**What this task involves:** Copy each line below holding "KiCad".
──────
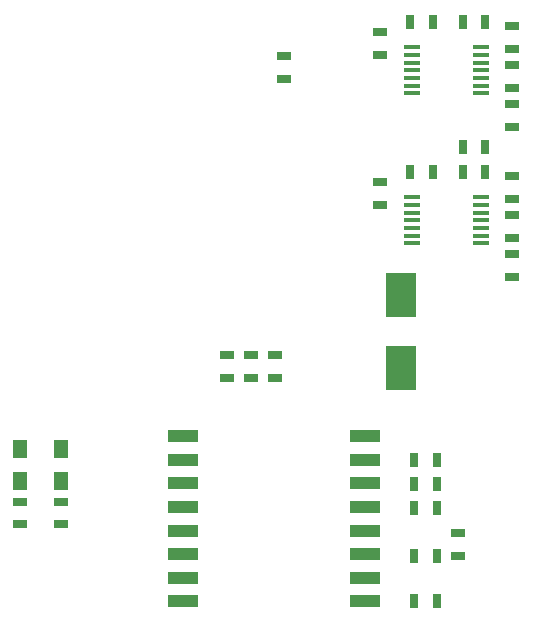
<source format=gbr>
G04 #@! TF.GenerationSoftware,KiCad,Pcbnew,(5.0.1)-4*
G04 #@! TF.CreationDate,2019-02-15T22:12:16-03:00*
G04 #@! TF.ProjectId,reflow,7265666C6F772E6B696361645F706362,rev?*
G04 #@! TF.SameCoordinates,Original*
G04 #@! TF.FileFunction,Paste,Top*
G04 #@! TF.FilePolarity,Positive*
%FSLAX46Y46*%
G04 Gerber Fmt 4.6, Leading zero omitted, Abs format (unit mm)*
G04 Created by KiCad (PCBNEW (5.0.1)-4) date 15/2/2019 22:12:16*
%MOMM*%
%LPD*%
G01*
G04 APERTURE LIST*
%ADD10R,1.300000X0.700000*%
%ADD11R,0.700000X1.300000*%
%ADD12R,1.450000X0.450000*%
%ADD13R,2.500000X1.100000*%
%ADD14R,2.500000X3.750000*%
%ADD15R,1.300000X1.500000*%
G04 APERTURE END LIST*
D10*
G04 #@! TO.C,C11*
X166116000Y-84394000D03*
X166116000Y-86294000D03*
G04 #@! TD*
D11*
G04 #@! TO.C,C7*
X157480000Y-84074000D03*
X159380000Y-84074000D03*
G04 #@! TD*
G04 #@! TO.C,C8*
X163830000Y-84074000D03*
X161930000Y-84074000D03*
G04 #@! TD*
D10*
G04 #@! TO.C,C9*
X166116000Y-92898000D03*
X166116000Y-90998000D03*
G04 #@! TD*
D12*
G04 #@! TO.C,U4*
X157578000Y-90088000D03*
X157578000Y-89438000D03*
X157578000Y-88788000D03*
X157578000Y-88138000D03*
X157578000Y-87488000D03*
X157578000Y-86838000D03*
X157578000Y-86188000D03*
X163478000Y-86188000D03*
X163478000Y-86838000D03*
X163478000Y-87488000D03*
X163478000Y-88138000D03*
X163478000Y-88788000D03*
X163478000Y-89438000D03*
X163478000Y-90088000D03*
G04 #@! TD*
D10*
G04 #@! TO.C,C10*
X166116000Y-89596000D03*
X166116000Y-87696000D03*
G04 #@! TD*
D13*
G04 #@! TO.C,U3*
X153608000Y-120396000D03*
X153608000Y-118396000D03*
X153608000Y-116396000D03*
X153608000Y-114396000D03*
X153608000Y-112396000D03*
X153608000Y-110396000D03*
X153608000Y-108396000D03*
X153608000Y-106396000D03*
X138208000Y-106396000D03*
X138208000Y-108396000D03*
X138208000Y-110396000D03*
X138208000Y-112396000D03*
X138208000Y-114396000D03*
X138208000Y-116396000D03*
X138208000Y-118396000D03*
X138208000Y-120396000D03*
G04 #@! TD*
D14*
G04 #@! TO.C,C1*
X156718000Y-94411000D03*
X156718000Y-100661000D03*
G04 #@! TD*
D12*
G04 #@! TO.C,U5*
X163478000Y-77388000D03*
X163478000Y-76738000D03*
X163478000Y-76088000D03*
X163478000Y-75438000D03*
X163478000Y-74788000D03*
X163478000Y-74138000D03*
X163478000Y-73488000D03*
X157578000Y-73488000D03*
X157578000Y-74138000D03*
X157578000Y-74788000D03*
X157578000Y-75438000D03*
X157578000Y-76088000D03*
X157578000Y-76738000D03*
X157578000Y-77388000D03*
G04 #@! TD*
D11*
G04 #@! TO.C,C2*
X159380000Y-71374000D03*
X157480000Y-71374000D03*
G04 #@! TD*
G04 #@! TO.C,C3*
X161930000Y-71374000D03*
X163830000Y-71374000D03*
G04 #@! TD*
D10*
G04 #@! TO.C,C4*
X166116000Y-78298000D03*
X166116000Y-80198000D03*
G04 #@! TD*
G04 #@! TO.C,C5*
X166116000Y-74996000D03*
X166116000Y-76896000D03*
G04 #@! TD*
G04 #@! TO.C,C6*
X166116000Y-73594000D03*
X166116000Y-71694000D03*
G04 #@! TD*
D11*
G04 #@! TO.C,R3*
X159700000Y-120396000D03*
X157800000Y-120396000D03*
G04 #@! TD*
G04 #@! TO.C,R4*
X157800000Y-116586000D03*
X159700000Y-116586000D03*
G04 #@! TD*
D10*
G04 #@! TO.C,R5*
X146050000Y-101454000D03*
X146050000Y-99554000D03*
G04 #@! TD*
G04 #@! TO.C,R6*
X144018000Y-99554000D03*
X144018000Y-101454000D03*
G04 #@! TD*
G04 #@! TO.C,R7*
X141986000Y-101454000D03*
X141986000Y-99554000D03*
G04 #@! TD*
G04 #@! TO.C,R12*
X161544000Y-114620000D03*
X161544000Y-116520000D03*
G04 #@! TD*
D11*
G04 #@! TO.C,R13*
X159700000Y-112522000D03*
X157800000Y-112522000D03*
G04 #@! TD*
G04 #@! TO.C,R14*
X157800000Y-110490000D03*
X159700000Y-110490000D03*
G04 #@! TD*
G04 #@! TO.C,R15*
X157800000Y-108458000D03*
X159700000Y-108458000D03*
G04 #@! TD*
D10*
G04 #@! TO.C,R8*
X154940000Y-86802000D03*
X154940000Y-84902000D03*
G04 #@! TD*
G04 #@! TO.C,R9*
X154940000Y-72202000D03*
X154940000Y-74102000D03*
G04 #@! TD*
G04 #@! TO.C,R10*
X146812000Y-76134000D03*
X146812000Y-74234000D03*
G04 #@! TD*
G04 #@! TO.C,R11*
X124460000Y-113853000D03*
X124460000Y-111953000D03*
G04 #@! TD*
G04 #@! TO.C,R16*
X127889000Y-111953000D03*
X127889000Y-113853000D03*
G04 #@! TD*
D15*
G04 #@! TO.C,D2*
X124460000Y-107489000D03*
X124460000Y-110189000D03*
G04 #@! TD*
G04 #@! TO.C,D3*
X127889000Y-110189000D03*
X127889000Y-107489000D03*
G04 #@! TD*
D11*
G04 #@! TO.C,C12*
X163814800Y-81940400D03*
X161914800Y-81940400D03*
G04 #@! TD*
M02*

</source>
──────
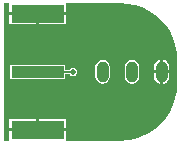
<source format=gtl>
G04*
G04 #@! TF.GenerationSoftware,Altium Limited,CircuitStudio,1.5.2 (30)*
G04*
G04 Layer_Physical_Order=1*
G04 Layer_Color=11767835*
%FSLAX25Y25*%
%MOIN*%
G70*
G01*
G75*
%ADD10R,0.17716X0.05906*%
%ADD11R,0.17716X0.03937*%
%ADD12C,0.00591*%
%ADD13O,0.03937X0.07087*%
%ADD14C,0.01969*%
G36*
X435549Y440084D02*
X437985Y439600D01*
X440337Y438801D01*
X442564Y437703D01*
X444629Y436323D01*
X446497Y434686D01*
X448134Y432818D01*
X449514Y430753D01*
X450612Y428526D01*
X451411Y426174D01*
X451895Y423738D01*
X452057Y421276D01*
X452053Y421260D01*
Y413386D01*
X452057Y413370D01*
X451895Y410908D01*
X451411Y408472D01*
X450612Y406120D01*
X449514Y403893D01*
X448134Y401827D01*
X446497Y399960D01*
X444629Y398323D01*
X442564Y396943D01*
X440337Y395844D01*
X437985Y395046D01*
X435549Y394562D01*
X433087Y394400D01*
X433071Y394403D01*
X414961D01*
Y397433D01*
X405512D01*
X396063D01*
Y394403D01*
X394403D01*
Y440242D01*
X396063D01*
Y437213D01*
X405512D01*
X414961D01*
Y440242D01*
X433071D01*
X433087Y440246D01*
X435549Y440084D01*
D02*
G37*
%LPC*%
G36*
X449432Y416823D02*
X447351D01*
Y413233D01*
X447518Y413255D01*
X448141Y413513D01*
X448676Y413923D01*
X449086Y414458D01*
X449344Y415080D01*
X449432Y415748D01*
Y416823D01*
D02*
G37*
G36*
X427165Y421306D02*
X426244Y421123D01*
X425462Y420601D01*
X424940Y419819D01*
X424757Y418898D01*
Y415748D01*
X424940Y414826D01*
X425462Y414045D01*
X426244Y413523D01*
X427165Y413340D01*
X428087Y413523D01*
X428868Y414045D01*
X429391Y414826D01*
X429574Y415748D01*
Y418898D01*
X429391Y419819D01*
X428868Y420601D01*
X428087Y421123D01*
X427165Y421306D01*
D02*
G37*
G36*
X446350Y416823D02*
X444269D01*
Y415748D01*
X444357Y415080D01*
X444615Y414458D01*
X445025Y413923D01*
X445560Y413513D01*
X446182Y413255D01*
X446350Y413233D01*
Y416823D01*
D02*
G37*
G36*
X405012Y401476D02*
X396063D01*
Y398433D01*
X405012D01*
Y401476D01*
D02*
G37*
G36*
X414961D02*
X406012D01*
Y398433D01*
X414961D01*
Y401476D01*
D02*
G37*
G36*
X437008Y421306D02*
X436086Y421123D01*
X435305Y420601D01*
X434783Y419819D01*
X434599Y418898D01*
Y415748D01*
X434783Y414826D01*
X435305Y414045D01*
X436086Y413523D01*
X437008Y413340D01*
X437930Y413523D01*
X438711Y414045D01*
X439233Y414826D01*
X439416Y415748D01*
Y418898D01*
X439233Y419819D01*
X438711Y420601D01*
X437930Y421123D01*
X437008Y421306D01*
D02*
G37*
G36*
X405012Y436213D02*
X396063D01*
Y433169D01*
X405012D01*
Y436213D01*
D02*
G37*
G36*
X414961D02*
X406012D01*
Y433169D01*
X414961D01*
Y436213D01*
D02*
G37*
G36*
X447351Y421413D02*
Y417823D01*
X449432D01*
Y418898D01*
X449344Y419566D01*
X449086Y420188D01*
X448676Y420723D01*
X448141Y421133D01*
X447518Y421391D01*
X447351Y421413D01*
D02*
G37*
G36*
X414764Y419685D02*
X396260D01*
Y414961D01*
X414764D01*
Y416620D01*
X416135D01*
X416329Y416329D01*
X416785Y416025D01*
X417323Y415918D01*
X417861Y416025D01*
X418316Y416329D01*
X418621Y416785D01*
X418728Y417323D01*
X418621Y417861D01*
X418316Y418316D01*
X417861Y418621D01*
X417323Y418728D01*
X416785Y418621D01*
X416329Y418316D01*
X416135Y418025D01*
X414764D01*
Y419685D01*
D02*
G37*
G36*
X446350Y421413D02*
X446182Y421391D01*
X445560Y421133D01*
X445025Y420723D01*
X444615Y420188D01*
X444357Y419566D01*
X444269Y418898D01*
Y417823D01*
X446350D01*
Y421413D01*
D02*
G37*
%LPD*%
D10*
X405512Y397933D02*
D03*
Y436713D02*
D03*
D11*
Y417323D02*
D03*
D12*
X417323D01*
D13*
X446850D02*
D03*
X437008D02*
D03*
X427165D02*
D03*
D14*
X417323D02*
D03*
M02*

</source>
──────
**Output of the task:**
G04 #@! TF.GenerationSoftware,KiCad,Pcbnew,(5.0.1)-4*
G04 Created by KiCad (PCBNEW (5.0.1)-4) date 15/2/2019 22:12:16*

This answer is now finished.